NagaNLP NER (XLM-RoBERTa)

NagaNLP-NER is a Named Entity Recognition model fine-tuned on the Nagamese (Naga Pidgin) language. It is based on XLM-RoBERTa and trained to identify entities such as Persons, Locations, Organizations, and Miscellaneous entities.

This model is part of the NagaNLP project, aiming to provide foundational NLP resources for the low-resource languages of Nagaland.

Model Details

Developer: Agniva Maiti
Base Architecture: XLM-RoBERTa Base
Task: Token Classification (NER)
Language: Nagamese (nag)
Dataset: agnivamaiti/naganlp-ner-annotated-corpus

Training Data

The model was fine-tuned on a manually annotated corpus containing 214 sentences (approx. 4,800 tokens).

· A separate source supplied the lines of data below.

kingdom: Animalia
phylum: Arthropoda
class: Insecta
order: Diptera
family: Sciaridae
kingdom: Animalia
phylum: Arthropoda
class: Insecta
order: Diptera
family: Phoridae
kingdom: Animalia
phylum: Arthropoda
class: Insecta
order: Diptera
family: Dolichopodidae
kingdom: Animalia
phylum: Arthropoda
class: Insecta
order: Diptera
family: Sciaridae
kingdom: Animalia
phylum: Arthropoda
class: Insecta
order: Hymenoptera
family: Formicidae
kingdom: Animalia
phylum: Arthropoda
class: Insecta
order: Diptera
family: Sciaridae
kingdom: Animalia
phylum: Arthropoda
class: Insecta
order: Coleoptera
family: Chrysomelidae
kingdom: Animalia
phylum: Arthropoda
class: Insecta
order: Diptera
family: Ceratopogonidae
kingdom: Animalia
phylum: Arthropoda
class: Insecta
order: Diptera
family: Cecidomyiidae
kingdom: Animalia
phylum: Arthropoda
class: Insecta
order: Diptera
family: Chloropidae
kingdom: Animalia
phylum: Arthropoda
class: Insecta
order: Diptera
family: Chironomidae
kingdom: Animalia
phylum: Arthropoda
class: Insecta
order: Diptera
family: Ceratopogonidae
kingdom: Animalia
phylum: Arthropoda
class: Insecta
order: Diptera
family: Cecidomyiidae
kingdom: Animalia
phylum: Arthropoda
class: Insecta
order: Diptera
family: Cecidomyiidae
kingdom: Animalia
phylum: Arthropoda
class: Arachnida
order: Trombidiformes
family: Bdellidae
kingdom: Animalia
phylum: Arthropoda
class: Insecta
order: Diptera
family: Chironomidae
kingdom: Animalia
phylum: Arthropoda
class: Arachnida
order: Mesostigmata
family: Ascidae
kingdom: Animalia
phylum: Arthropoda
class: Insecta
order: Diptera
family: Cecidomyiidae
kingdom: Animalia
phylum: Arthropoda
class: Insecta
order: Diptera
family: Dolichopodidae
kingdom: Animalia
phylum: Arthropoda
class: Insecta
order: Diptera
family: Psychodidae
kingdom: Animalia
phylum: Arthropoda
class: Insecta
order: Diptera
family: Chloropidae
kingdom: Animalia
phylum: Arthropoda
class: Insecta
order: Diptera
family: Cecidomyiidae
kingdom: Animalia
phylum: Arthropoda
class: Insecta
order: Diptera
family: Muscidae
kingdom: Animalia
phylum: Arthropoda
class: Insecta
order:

Source: NagaNLP Conversational Corpus subset.
Tags: CoNLL-2003 format (PER, LOC, ORG, MISC).

Intended Use

This model is intended for:

Extracting entities from Nagamese text.
Benchmarking multilingual models (like XLM-R) on extremely low-resource creole languages.

How to Get Started

YouCan use this model with the Hugging Face pipeline:

from transformers import pipeline

# Load the pipeline
ner_pipeline = pipeline("ner", model="agnivamaiti/naganlp-ner", aggregation_strategy="simple")

# Inference
text = "Etu retreating monsoon normally October mahina start hoi."
results = ner_pipeline(text)

# Print results
for entity in results:
    print(entity)
# Expected Output: {'entity_group': 'MISC', 'word': 'monsoon', ...}, {'entity_group': 'MISC', 'word': 'October', ...}

Limitations

Data Scarcity: Trained on a very small dataset (214 sentences). It serves as a baseline proof-of-concept and may struggle with vocabulary not seen during training.
Generalization: May perform poorly on dialects significantly different from the training corpus (Kohima/Dimapur standard).